— INSTRUCTIONS TO FOLLOW —
Collect all lines below with the string "pour".

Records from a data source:
- - -

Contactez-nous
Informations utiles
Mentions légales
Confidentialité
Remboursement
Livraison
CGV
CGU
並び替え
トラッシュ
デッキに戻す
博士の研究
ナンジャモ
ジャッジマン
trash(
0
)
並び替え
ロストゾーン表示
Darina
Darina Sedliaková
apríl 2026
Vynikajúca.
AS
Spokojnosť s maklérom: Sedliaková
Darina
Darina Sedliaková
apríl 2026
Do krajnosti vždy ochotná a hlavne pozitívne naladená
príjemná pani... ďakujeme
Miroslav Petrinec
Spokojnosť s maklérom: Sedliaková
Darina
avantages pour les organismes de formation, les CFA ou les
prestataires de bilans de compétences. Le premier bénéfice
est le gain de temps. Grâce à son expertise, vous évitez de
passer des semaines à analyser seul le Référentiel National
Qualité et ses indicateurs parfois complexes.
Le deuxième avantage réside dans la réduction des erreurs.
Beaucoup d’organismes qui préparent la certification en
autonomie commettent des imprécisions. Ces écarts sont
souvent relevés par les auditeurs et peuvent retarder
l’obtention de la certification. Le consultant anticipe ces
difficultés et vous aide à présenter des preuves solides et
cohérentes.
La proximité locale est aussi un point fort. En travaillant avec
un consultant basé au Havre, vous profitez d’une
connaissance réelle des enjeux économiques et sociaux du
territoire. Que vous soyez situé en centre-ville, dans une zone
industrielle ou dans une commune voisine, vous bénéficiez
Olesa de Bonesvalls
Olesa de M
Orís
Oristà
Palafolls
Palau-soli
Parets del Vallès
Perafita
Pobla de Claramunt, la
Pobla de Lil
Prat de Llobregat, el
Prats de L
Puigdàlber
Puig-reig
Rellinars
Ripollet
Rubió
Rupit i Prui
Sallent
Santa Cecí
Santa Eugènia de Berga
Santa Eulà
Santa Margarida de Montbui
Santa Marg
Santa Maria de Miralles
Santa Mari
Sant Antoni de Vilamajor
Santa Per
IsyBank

- - -

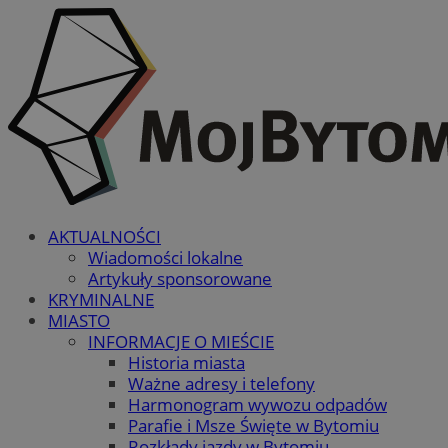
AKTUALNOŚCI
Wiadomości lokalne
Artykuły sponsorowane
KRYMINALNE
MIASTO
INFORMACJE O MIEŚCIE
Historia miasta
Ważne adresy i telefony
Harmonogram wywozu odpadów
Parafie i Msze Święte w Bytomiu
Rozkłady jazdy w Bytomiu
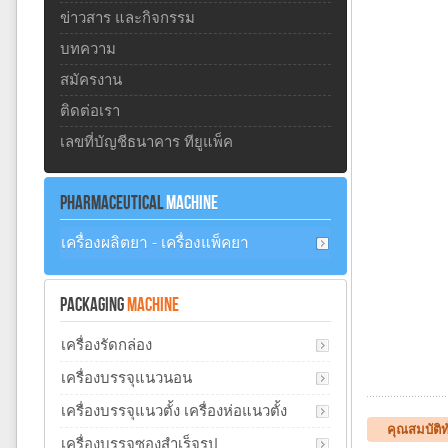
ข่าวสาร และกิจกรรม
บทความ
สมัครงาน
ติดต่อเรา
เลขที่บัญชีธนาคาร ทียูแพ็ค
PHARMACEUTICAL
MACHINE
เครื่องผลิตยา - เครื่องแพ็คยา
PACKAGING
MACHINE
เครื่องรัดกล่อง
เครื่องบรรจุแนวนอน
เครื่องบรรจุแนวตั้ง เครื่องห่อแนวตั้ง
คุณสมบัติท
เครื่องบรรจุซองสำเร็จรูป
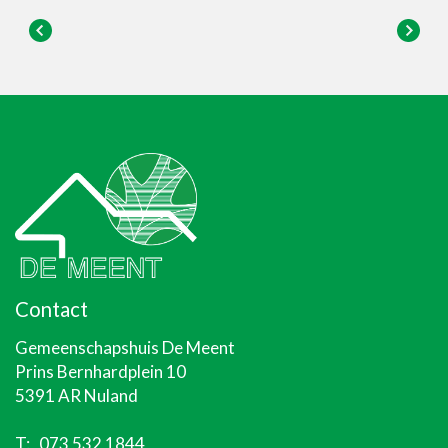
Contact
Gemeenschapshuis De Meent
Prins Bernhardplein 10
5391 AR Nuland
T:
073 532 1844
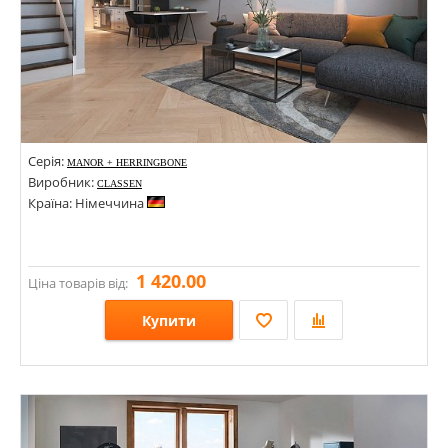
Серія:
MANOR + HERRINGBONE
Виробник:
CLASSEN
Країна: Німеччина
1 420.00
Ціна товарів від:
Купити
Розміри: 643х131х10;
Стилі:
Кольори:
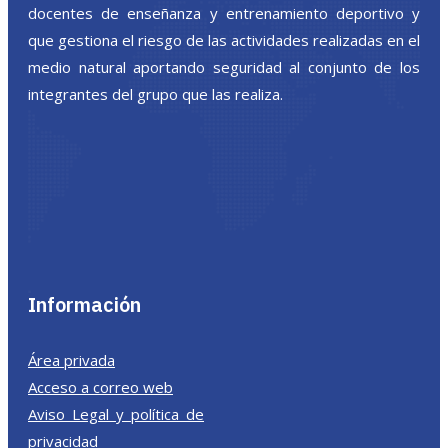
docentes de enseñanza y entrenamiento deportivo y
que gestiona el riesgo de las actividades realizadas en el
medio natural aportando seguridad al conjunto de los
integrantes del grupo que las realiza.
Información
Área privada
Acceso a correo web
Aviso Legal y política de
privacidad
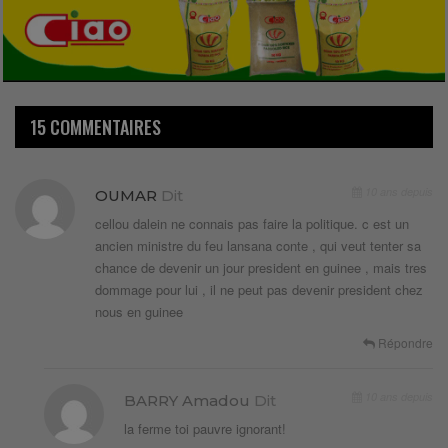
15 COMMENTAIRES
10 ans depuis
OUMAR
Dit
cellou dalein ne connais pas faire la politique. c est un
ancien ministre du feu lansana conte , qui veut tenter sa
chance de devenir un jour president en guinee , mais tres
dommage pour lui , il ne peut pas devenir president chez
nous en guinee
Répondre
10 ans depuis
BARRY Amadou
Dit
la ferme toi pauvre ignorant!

- - -

— EXPECTED ANSWER —
avantages pour les organismes de formation, les CFA ou les
dommage pour lui , il ne peut pas devenir president chez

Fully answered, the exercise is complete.